Quoted passage -
· · · ·

Let’s break down two types of debt consolidation loans.

Illustration of a man balancing on a seesaw with a secured loan on one side and an unsecured loan on the other, representing the decision between loan options.

Secured vs. unsecured consolidation loans

Like most loans, they can be secured against an asset, or unsecured, which generally attracts a higher interest rate. Let’s break down the two main types of debt consolidation loans:

Secured debt consolidation loan

With a secured debt consolidation loan, you’re putting up a specific asset, usually your beloved home as collateral. It’s like offering a little insurance to sweeten the deal for the lender so their risk is minimised if you can’t stick to the repayment terms. Often called mortgage refinancing, it’s a solid option if you’ve got property to back up this type of loan.

Unsecured debt consolidation loan

To credit providers, an unsecured loan is like a financial tight-rope act without a safety net. Without the security of collateral, lenders play it safe by hiking up interest rates. Why? Well, they’re taking a leap of faith, placing trust in your ability to make the loan repayments without any tangible backup. So while it might offer an alternative to pledging your assets, it comes at a cost: a higher interest rate.

· · · ·

Task details - Return, word for word, the part of the debt consolidation loans passage above starting at "Illustration of a" and ending at "type of loan.".

· · · ·

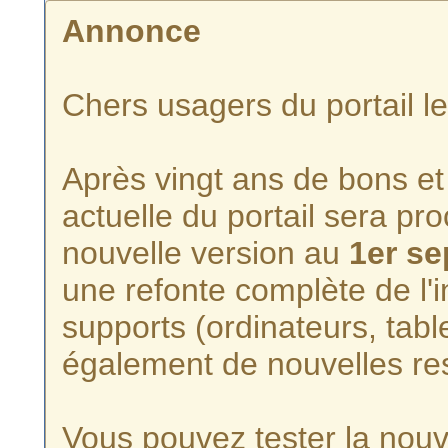
Annonce
Chers usagers du portail l
Après vingt ans de bons et 
actuelle du portail sera p
nouvelle version au
1er s
une refonte complète de l'i
supports (ordinateurs, tabl
également de nouvelles re
Vous pouvez tester la nouve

· · · ·

Task output -
Illustration of a man balancing on a seesaw with a secured loan on one side and an unsecured loan on the other, representing the decision between loan options.

Secured vs. unsecured consolidation loans

Like most loans, they can be secured against an asset, or unsecured, which generally attracts a higher interest rate. Let’s break down the two main types of debt consolidation loans:

Secured debt consolidation loan

With a secured debt consolidation loan, you’re putting up a specific asset, usually your beloved home as collateral. It’s like offering a little insurance to sweeten the deal for the lender so their risk is minimised if you can’t stick to the repayment terms. Often called mortgage refinancing, it’s a solid option if you’ve got property to back up this type of loan.